■ THE EXERCISE: In the excerpted passage on founding a Pagan teaching Grove, why does the husband joke that "WYSIWYG" should go on the writer's forehead? Answer in one to three sentences.

The largest problem within any Pagan population is not the external attacks, humans tent to eat their own when things get tough and Pagans are just as human as anyone else claiming hominid derivation and evolution.  This lesson was afforded me and my husband when, after a particularly bizarre spiritual experience, my husband announced to me that we were founding a teaching Grove. To sum up a very long and exhausting period of time, I now know that my first instinct to pack up the kids and leave him without a forwarding address may have been the right action, however, there is no doubt that the Universe would have schemed to teach me all the lessons accumulated by anyone whom offers pedagogy to the public as a whole at any time with any subject. I fully understand why the Druids practiced a unique form of elitism in their choice of student candidates, and this will remain a mystery to anyone else save for those that have attempted likewise. This is also why, I strongly believe, the door to the teacher's lounge was always locked. It was as much as to protect us from them as vice versa.

Thence we come to arrogance; sometimes intentional, sometimes a not-so-blatant way of shoving an unwanted social contact under the proverbial bus. I often wonder, if we completely tossed the political correctness of modernity out the window of "defunct-ness" and were bluntly honest with one another, would it not serve us better?
There is a place and time to be gentle with one another, then again there is a time when naked truth, although possibly painful, might serve a better and higher purpose. I often wish I could tattoo this personally held belief onto my forehead. For the sake of brevity, my husband joked, perhaps it would be best to permanently embellish "WYSIWYG"  in the space above my eyebrows and below my graying hairline. The problem, I note, is reciprocity. 

Is it not the same with all of the above?

■ ENTRIES:
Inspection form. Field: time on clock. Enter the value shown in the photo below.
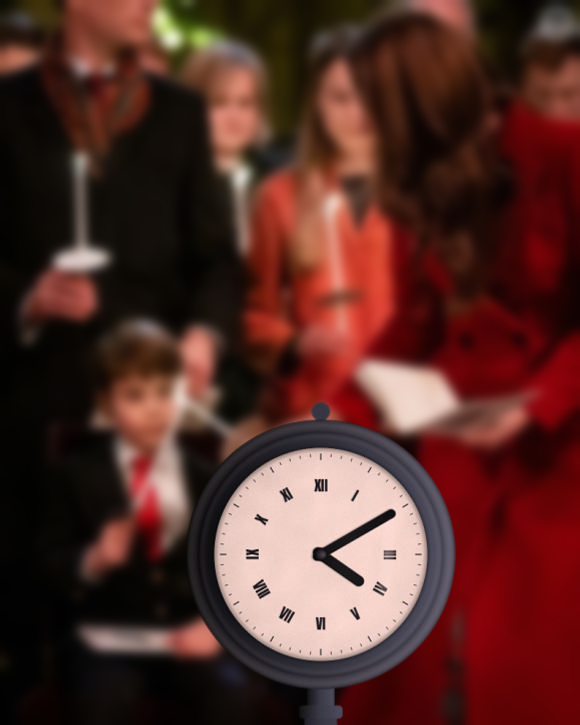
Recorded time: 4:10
==
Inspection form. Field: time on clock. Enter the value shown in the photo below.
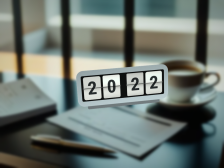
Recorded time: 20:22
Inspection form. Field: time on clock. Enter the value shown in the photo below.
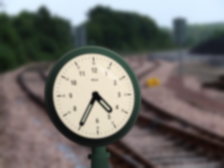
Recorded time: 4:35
--
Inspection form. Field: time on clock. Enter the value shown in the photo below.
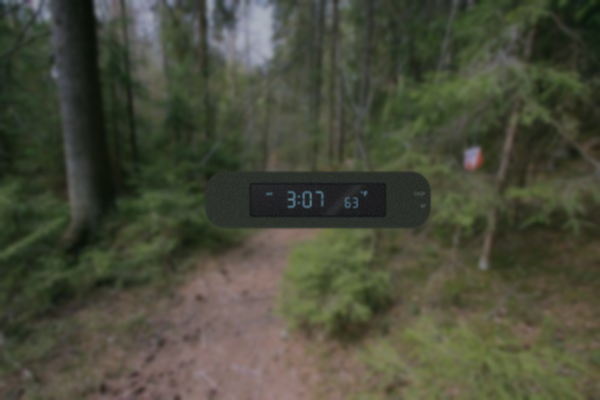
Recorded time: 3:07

■ RESPONSE: The writer wishes she could tattoo onto her forehead her belief that naked truth, though possibly painful, can sometimes serve a better and higher purpose than gentleness. Her husband jokes that "WYSIWYG" would be best for the sake of brevity.